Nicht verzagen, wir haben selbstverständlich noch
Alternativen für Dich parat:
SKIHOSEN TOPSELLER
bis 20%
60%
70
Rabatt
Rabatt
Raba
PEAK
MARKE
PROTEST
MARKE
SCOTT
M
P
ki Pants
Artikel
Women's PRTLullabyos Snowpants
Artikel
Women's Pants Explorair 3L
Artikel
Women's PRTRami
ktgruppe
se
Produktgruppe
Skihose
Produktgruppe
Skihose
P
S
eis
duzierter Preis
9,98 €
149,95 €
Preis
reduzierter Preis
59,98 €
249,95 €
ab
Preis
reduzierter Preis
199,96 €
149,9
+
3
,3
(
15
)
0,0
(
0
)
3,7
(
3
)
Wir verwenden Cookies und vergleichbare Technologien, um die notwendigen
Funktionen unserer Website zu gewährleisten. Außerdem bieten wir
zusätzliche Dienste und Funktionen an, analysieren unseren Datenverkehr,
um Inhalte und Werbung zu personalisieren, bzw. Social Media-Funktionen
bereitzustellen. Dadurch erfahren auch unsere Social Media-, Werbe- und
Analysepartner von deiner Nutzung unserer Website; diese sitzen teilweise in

= What the task asks =
Type out every record above once more, exactly.

= Answer to this exercise =
Nicht verzagen, wir haben selbstverständlich noch
Alternativen für Dich parat:
SKIHOSEN TOPSELLER
bis 20%
60%
70
Rabatt
Rabatt
Raba
PEAK
MARKE
PROTEST
MARKE
SCOTT
M
P
ki Pants
Artikel
Women's PRTLullabyos Snowpants
Artikel
Women's Pants Explorair 3L
Artikel
Women's PRTRami
ktgruppe
se
Produktgruppe
Skihose
Produktgruppe
Skihose
P
S
eis
duzierter Preis
9,98 €
149,95 €
Preis
reduzierter Preis
59,98 €
249,95 €
ab
Preis
reduzierter Preis
199,96 €
149,9
+
3
,3
(
15
)
0,0
(
0
)
3,7
(
3
)
Wir verwenden Cookies und vergleichbare Technologien, um die notwendigen
Funktionen unserer Website zu gewährleisten. Außerdem bieten wir
zusätzliche Dienste und Funktionen an, analysieren unseren Datenverkehr,
um Inhalte und Werbung zu personalisieren, bzw. Social Media-Funktionen
bereitzustellen. Dadurch erfahren auch unsere Social Media-, Werbe- und
Analysepartner von deiner Nutzung unserer Website; diese sitzen teilweise in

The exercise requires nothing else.